Overall, the project focuses on the way social norms and our expectations for a space can influence our experience within it. However, due to recent events, the project became quite derailed. As the description states, the installation relies on interactions from passersby in public spaces and focuses on the naturally occurring atmosphere that manifests in normal conditions. This shifted the focus away from the installations themselves and towards finding similar projects that involved unique forms of atmosphere manipulation and audience participation to learn of new ways to implement this project in the future.

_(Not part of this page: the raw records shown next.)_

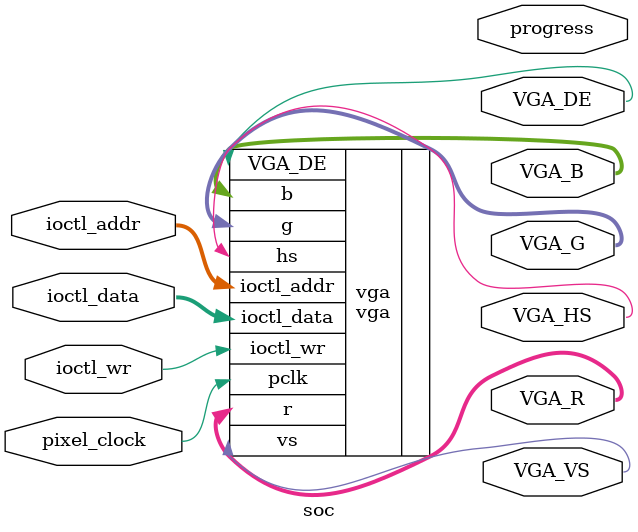
<source format=v>

module soc (
   input  pixel_clock,
   input  ioctl_wr,
   input [13:0] ioctl_addr,
   input [7:0] ioctl_data,
   output reg progress,
   output VGA_HS,
   output VGA_VS,
   output [7:0] VGA_R,
   output [7:0] VGA_G,
   output [7:0] VGA_B,
   output VGA_DE
);



vga vga (
	 .pclk  (pixel_clock),
	 
	 .ioctl_wr   ( ioctl_wr ),
	 .ioctl_addr ( ioctl_addr    ),
	 .ioctl_data ( ioctl_data             ),

	 .hs    (VGA_HS),
	 .vs    (VGA_VS),
	 .r     (VGA_R),
	 .g     (VGA_G),
	 .b     (VGA_B),
	 .VGA_DE(VGA_DE)
);
				

			


endmodule
</source>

After doing some research, I found two audio installations that attempt to reach similar places emotionally, but through different means. Streetscape Symphony is a collaborative installation at the Garis & Hahn Gallery where participants can determine which sounds of New York City play based on their interactions, forming their experiences in the gallery around their connections to the other spaces [1]. This connection to sound is one of the driving forces in the project, especially when comparing the sounds of one location to anotherat the Symposium.
Another important influence, one that inspired the original installation in the I Fell Gallery, is Terrain by Julianne Swartz, another project that studies atmosphere and audioscapes [2]. The participant enters the space and is surrounded by the gentle atmosphere produced by the piece, swaying our emotions about an otherwise blank room toward warmth and comfort. This idea of audio being able to shape the entire feeling of a space is a major part in analyzing and displaying the results. When showing the final product at the Symposium, the intention originally involved playing the audio out loud of another location, artificially altering the atmosphere surrounding the installation to reflect another location that this project took place in. By doing that, the intention would be to shift the willingness of a participant, giving the Symposium’s installation a final result that reflects different behaviors at different times, testing the importance of audio and an audioscapes influence on the listener. Without installing, though, it’s difficult to anticipate the results of the installation at the Symposium, but with future installations in this series, gathering data will further reflect the influence of audio in a public setting.
Work Cited:
[1] Zerza, Bettina, et al. “Streetscape Symphony.”Streetscape Symphony :: IDEAS CITY, www.newmuseum.org/ideascity/view/streetscape-symphony.
[2] Swartz, Julianne. “Terrain.”Indianapolis Museum of Art Online Collection, collection.imamuseum.org/artwork/37529/.